1491: Dances with Windmills

Cast:

  • Royal Court
  • Jester
  • Don Quixote
  • Sancho Panza
  • Dulcinea
  • Wallace (Royal Up-Praiser)
  • Willis (Royal Up-Praiser)
  • Palace Guard
  • Town Crier

Synopsis:

Begins with a welcome by the Jester, followed by the Royal Procession. All dialogue is supplied for the Wassail and the Boar’s Head festivities. During the meal there are four interjected running gags around the theme, “Time and Time Again.” These involve the Town Crier, Willis (a Royal Up-Praiser, ) a sundial and a lantern in a wonderfully funny set of short scenes. As you may or may not know, (Most likely not) the Royal Up-Praisers role is to “praise up” the Royal Court,

“For one farthing, we will say some rather nice things about you. For two farthings, we will do mild exaggerations.
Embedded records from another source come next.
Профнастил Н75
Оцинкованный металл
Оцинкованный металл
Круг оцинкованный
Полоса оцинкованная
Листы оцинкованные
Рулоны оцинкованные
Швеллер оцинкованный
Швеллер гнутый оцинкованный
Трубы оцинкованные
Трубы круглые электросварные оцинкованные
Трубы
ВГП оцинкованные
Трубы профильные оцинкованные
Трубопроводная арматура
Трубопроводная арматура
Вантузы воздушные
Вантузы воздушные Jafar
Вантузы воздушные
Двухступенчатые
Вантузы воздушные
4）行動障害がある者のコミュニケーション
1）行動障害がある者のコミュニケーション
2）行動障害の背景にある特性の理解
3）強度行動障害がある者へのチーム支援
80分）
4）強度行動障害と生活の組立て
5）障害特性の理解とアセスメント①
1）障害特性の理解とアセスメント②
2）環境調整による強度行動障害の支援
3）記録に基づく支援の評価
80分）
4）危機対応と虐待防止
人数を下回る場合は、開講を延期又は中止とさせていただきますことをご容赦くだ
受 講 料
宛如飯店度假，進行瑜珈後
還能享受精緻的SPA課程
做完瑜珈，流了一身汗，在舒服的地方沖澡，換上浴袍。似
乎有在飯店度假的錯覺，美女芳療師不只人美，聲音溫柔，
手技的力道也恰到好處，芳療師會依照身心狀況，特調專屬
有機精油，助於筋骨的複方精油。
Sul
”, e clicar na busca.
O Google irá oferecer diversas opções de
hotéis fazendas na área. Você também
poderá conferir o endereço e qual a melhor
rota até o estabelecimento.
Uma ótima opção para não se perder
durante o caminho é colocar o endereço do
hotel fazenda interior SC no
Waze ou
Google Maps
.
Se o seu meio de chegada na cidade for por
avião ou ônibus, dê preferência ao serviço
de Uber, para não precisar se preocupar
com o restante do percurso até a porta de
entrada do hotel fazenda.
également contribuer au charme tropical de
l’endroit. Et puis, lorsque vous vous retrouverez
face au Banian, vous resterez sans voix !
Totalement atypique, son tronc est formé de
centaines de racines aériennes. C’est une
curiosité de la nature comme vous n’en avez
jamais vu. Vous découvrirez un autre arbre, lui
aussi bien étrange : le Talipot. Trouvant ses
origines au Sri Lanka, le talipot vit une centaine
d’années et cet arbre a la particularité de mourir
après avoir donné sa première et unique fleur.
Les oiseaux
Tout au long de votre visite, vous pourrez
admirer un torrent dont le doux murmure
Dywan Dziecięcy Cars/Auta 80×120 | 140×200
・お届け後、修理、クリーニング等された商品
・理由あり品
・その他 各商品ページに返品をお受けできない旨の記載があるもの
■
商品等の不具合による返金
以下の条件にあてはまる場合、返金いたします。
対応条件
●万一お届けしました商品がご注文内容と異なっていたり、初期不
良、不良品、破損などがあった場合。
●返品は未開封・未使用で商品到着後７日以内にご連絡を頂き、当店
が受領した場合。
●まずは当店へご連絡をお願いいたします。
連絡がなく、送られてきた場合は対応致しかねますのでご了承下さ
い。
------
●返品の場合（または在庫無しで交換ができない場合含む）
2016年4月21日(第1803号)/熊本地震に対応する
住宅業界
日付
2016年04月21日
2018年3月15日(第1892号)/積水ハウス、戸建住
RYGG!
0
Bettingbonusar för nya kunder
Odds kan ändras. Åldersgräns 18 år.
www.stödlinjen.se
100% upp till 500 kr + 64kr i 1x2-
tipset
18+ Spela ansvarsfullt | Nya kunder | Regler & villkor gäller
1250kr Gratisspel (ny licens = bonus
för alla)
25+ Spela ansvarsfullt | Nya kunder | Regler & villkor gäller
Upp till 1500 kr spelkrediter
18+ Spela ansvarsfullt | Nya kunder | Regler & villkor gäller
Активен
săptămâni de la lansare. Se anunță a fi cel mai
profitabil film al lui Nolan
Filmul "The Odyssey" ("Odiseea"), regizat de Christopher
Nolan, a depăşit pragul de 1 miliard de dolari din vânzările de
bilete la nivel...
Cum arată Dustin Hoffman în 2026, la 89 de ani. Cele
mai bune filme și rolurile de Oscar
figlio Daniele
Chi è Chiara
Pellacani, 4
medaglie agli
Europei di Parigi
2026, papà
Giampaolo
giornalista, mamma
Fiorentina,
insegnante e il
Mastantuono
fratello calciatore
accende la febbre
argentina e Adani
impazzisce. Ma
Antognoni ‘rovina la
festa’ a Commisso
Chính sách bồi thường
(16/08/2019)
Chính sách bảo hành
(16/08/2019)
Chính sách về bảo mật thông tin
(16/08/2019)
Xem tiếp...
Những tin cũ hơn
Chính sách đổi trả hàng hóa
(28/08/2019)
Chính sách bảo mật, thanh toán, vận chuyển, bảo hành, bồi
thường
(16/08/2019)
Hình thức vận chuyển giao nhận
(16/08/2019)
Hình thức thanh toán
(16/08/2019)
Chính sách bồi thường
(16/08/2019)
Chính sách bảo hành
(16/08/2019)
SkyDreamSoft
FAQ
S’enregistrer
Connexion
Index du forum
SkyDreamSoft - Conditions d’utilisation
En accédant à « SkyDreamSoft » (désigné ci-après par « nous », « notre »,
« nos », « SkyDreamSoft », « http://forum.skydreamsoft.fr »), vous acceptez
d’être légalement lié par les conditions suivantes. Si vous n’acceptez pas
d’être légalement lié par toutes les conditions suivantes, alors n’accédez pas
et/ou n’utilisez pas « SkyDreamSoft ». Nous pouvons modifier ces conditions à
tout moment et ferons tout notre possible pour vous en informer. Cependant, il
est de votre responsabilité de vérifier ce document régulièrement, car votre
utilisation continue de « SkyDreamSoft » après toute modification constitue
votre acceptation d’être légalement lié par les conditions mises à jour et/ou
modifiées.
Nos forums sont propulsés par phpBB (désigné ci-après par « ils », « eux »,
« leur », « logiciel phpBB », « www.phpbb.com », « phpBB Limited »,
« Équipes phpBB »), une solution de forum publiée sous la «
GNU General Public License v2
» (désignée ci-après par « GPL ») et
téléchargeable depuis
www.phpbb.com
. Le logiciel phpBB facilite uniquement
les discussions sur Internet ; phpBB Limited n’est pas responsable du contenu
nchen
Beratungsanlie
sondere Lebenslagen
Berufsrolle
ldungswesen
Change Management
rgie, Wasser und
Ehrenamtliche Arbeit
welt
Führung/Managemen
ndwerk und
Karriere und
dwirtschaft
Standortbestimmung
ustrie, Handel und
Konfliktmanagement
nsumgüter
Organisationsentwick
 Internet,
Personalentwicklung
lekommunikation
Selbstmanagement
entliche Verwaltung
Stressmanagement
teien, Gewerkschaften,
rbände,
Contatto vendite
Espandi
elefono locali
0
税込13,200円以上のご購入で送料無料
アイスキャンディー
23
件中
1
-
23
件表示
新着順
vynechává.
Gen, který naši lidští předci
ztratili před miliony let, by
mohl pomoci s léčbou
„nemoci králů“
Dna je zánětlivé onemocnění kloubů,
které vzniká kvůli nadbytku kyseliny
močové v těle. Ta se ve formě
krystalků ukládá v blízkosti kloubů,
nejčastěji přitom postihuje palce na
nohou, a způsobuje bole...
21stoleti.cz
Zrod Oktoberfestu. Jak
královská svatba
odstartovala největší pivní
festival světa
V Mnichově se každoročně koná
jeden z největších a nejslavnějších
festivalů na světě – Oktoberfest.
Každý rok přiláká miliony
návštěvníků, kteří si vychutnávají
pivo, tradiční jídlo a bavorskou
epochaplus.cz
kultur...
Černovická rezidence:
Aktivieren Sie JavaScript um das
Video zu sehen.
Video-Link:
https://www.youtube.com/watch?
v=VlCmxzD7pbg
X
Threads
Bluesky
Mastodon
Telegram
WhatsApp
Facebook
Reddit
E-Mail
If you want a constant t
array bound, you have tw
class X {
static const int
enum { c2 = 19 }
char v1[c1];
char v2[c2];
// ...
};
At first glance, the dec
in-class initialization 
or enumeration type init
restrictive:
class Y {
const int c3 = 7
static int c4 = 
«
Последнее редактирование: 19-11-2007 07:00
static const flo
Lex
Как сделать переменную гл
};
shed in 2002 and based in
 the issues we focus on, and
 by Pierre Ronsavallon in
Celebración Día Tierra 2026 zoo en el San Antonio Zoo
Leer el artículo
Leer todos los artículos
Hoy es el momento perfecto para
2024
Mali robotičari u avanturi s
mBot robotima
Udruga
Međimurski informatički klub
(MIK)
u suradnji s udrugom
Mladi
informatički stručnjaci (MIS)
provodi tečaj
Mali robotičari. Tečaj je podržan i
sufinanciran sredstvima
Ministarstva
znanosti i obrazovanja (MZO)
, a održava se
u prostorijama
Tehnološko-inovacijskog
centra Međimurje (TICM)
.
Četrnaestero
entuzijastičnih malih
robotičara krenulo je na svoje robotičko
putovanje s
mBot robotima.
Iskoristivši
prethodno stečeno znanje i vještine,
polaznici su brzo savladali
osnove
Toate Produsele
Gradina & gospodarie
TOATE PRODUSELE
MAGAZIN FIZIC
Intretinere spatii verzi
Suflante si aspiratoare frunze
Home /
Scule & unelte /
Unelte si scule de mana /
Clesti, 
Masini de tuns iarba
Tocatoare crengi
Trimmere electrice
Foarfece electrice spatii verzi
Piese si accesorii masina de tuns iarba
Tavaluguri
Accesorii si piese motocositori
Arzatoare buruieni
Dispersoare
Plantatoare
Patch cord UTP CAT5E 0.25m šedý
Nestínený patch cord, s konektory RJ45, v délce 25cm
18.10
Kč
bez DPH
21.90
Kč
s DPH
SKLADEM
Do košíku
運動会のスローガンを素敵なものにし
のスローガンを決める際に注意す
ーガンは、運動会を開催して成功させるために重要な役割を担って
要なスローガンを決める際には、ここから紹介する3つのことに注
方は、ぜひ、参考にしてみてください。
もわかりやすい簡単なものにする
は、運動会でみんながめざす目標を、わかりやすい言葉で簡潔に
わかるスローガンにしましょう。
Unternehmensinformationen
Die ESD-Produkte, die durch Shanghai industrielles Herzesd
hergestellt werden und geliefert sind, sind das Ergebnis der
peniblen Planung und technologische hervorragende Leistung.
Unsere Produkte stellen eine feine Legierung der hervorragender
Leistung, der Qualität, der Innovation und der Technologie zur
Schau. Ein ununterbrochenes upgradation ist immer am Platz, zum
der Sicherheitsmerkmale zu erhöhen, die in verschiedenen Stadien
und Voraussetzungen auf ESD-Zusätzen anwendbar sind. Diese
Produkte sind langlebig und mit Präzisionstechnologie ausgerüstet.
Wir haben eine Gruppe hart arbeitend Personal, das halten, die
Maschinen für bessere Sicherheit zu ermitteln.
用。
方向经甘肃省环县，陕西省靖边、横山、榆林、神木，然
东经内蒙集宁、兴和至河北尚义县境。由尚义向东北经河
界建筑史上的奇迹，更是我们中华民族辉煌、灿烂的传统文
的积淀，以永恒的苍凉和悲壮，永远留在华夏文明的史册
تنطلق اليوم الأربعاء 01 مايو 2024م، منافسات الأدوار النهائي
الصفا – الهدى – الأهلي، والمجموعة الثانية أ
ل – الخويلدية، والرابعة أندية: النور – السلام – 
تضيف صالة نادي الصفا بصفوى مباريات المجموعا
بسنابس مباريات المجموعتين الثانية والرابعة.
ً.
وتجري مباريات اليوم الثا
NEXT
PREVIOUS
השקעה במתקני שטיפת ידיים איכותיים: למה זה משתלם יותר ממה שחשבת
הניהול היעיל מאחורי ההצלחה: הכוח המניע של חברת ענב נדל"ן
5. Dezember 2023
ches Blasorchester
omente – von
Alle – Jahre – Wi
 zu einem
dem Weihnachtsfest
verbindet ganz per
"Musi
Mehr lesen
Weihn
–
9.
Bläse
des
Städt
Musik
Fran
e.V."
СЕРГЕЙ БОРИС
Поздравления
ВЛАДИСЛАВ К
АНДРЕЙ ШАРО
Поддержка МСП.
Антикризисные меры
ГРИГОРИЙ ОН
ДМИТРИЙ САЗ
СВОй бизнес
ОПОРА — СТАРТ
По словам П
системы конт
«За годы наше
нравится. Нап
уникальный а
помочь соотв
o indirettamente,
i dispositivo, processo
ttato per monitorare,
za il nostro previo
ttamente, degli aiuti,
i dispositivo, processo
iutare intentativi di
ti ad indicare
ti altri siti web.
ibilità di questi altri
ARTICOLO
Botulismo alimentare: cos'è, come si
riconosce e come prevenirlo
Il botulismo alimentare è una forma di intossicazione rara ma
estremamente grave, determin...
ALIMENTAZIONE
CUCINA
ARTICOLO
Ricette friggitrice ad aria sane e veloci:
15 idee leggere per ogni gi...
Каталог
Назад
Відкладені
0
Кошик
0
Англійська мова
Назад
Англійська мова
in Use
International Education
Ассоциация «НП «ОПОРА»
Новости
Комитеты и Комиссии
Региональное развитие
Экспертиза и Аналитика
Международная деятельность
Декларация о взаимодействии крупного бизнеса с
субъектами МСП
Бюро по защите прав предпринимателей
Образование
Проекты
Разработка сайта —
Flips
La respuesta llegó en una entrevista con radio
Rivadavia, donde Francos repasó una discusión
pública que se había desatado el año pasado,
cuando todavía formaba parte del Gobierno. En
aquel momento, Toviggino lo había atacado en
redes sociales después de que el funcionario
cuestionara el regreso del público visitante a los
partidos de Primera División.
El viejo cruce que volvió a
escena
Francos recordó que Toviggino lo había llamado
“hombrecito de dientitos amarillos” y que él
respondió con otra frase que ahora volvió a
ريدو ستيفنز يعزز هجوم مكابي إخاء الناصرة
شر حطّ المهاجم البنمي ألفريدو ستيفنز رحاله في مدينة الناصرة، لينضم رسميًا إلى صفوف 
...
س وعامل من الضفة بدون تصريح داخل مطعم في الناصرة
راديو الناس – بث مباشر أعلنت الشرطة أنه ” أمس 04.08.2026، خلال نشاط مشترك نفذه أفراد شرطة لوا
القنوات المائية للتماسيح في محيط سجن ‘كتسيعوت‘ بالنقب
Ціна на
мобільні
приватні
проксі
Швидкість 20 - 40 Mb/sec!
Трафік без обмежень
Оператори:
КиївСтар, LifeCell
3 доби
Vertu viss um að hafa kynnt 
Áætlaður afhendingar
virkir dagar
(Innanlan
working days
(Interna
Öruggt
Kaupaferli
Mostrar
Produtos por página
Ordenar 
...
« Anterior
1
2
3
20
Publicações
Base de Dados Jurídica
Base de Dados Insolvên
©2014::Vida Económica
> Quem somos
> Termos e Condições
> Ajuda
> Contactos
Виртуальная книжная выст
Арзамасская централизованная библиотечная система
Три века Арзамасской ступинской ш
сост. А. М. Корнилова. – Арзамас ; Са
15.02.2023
But for ten farthings, we will praise you with the greatest hyperbole, the most glowing adjectives, and the most artistically puffed up exaltation heard since the elections.”

Now that’s a refreshingly honest job application.

Following the dessert, the Jester again enters and involves the audience in a participation warm-up to the entrance of none other than Don Quixote and his faithful companion, Sancho Panzo, in their previously unrecorded quest in “Merrie Olde England.” They are in quest of adventure, to “succor the needy,” (“Maybe the politicians have already succored their needy?”) and to rescue damsels in distress.

They encounter enchanted forests full of giants, (“..very small giants”) a guard with a Castillian accent and, would you believe, at the Inn of Left-Handed John they discover not only a two headed giant, but the sweet and ever-charming Dulcinea. A hilarious encounter with the Royal Up-Praisers and Don Quixote’s mistaking the Boar’s Head for a damsel in distress add up to a jolly good time for all. Although the theme is Spanish, the entire performance is in English, thus eliminating the need for sub-titles.